Davos Man Has a People Problem
Those who gathered in Davos for the World Economic Forum’s annual meeting this year were not wrong to fear that globalization is in retreat for the first time since 1945. Though the economic case for free trade and deepening integration remains sound, it has always been missing a critical element.
CAMBRIDGE – One of the most iconic images of our time shows a polar bear marooned and adrift on an ice floe. Few other images capture the reality of climate change so viscerally. And now, ironically, Davos Man finds himself in a similar metaphorical position. His natural habitat, the hyper-globalized world of the past half-century, is shrinking, and he has gone from skiing in the Swiss Alps to skating on thin ice.

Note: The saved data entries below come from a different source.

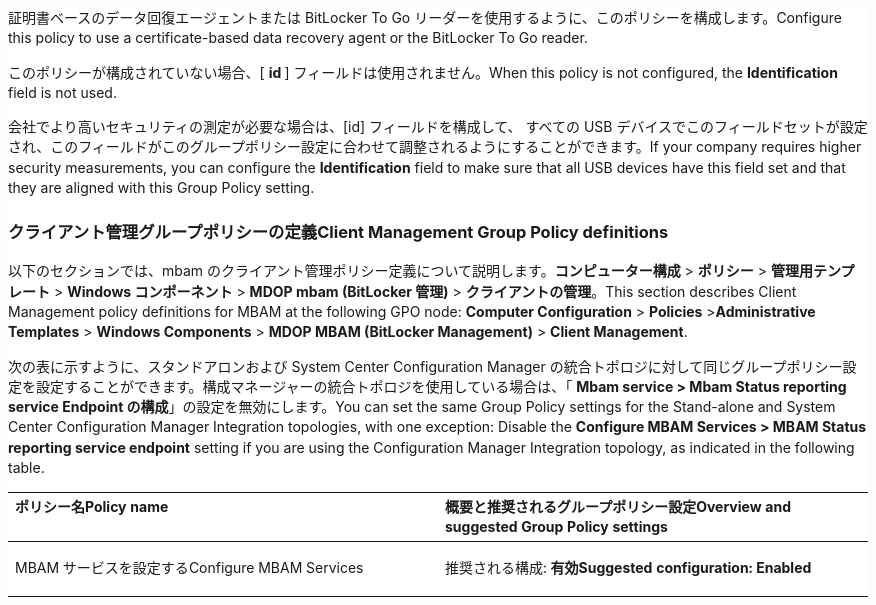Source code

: <p><span data-ttu-id="93111-168">証明書ベースのデータ回復エージェントまたは BitLocker To Go リーダーを使用するように、このポリシーを構成します。</span><span class="sxs-lookup"><span data-stu-id="93111-168">Configure this policy to use a certificate-based data recovery agent or the BitLocker To Go reader.</span></span></p>
<p><span data-ttu-id="93111-169">このポリシーが構成されていない場合、[ <strong> id </strong> ] フィールドは使用されません。</span><span class="sxs-lookup"><span data-stu-id="93111-169">When this policy is not configured, the <strong>Identification</strong> field is not used.</span></span></p>
<p><span data-ttu-id="93111-170">会社でより高いセキュリティの測定が必要な場合は、[id] フィールドを構成して、 <strong> </strong> すべての USB デバイスでこのフィールドセットが設定され、このフィールドがこのグループポリシー設定に合わせて調整されるようにすることができます。</span><span class="sxs-lookup"><span data-stu-id="93111-170">If your company requires higher security measurements, you can configure the <strong>Identification</strong> field to make sure that all USB devices have this field set and that they are aligned with this Group Policy setting.</span></span></p></td>
</tr>
</tbody>
</table>



### <span data-ttu-id="93111-171">クライアント管理グループポリシーの定義</span><span class="sxs-lookup"><span data-stu-id="93111-171">Client Management Group Policy definitions</span></span>

<span data-ttu-id="93111-172">以下のセクションでは、mbam のクライアント管理ポリシー定義について説明します。**コンピューター構成** &gt; **ポリシー** &gt; **管理用テンプレート** &gt; **Windows コンポーネント** &gt; **MDOP mbam (BitLocker 管理)** &gt; **クライアントの管理**。</span><span class="sxs-lookup"><span data-stu-id="93111-172">This section describes Client Management policy definitions for MBAM at the following GPO node: **Computer Configuration** &gt; **Policies** &gt;**Administrative Templates** &gt; **Windows Components** &gt; **MDOP MBAM (BitLocker Management)** &gt; **Client Management**.</span></span>

<span data-ttu-id="93111-173">次の表に示すように、スタンドアロンおよび System Center Configuration Manager の統合トポロジに対して同じグループポリシー設定を設定することができます。構成マネージャーの統合トポロジを使用している場合は、「 **Mbam service &gt; Mbam Status reporting service Endpoint の構成**」の設定を無効にします。</span><span class="sxs-lookup"><span data-stu-id="93111-173">You can set the same Group Policy settings for the Stand-alone and System Center Configuration Manager Integration topologies, with one exception: Disable the **Configure MBAM Services &gt; MBAM Status reporting service endpoint** setting if you are using the Configuration Manager Integration topology, as indicated in the following table.</span></span>

<table>
<colgroup>
<col width="50%" />
<col width="50%" />
</colgroup>
<thead>
<tr class="header">
<th align="left"><span data-ttu-id="93111-174">ポリシー名</span><span class="sxs-lookup"><span data-stu-id="93111-174">Policy name</span></span></th>
<th align="left"><span data-ttu-id="93111-175">概要と推奨されるグループポリシー設定</span><span class="sxs-lookup"><span data-stu-id="93111-175">Overview and suggested Group Policy settings</span></span></th>
</tr>
</thead>
<tbody>
<tr class="odd">
<td align="left"><p><span data-ttu-id="93111-176">MBAM サービスを設定する</span><span class="sxs-lookup"><span data-stu-id="93111-176">Configure MBAM Services</span></span></p></td>
<td align="left"><p><span data-ttu-id="93111-177">推奨される構成: <strong> 有効</span><span class="sxs-lookup"><span data-stu-id="93111-177">Suggested configuration: <strong>Enabled</span></span></strong></p>
<ul>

Of course, globalization – the integration of national and regional economies through cross-border trade and investment – long predates Davos Man. Ever since the dawn of industrialization in the 1800s, technological progress (steamships, railroads, the telegraph, automobiles, airplanes) and financial innovations (like the gold standard) have led to an increasingly interconnected global economy.
But this process has not been continuous. An earlier wave of globalization came to an abrupt halt in the early 1900s with the rise of nationalism and protectionism, culminating in the Great Depression and fascism. Yet since the end of World War II, and especially following the Cold War, the international order has been deliberately geared toward American-led globalization, with the Bretton Woods Institutions (the International Monetary Fund, the World Bank, and the World Trade Organization) providing the basic architecture.